Aargauer Zeitung: Am Montag trat der umstrittene französische Komiker Dieudonné im Theater de Marens in Nyon auf. Wie erwartet zeigte er dabei die «Quenelle» (siehe Box unten), auch bekannt als umgekehrter Hitlergruss. Olivier Mayor, Kulturverantwortlicher von Nyon, nimmt Stellung.
Herr Mayor, wie sieht Ihre Bilanz nach dem ersten Auftritt von Dieudonné im Theater de Marens aus?
Olivier Mayor: · Er kennt die rechtlichen Grenzen sehr gut und spielt damit. Ich persönlich heisse sein Verhalten nicht gut. Aber im Moment verstösst die «Quenelle» nicht gegen die Rassismus-Strafnorm. Wenn er während der nächsten Vorstellungen einen Verstoss begeht, werden wir aber nicht zögern, ihn anzuzeigen. Das ist unsere Pflicht.
Rechnen Sie mit einem Verstoss?
Ich bin überzeugt, dass er keine Grenzen überschreiten wird. Damit würde er seinen eigenen Interessen schaden. Er will vor allem eines: dass man über ihn spricht. Für Dieudonné wäre es das Schlimmste, wenn die Medien ihn, seine Kunst und seinen widerlichen Humor ignorieren würden.
Sie halten offensichtlich sehr wenig von ihm.
Das Problem sind nicht primär die hasserfüllten Auftritte Dieudonnés, sondern der lockere Umgang der Jugend mit dem Antisemitismus. Diese Generation ist sich der historischen Zusammenhänge nicht bewusst.
Warum haben Sie seine Auftritte nicht von Anfang verboten?

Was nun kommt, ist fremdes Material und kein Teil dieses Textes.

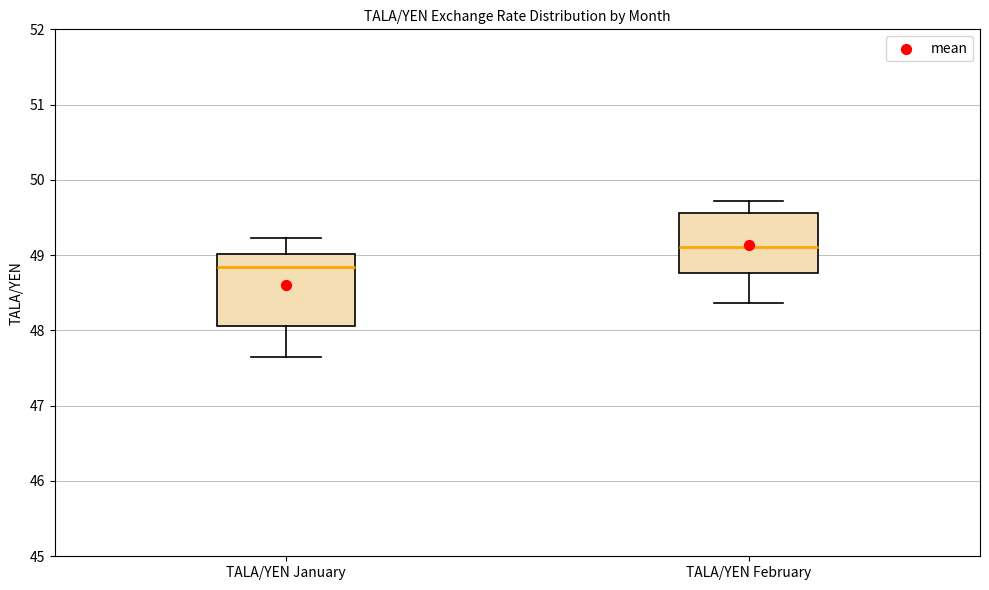

Reading left to right, transcribe this box plot: for each box, give where its median line is, the range the box spans, and where its two whiskers end, as read against the y-axis. The values are not printed on the chart, so give them approximately, as read against the axis.

TALA/YEN January: median 48.8, box 48.1 to 49.0, whiskers 47.6 to 49.2
TALA/YEN February: median 49.1, box 48.8 to 49.6, whiskers 48.4 to 49.7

Die Stadt Nyon darf das Recht auf freie Meinungsäusserung nicht beschneiden, solange er gegen kein Gesetz verstösst. Wenn wir Dieudonné daran hindern aufzutreten, wird das Problem nicht verschwinden. Er wird auf das Internet ausweichen, wie er es schon früher getan hat, und noch bekannter werden. Es ist besser, ihn seine Arbeit machen zu lassen, auch wenn er einen geschmacklosen Humor hat.
Die «Quenelle»
Das Wort «Quenelle» stammt aus dem Französischen und beschreibt den «umgekehrten Hitlergruss». Der französische Komiker Dieudonné M’Bala M’Bala benutzte die Geste erstmals im Jahr 2005. Dieudonné versteht die «Quenelle» als Symbol «gegen das System». Die Handbewegung ist seither unter Rechtsextremen und Anti-Semiten populär geworden.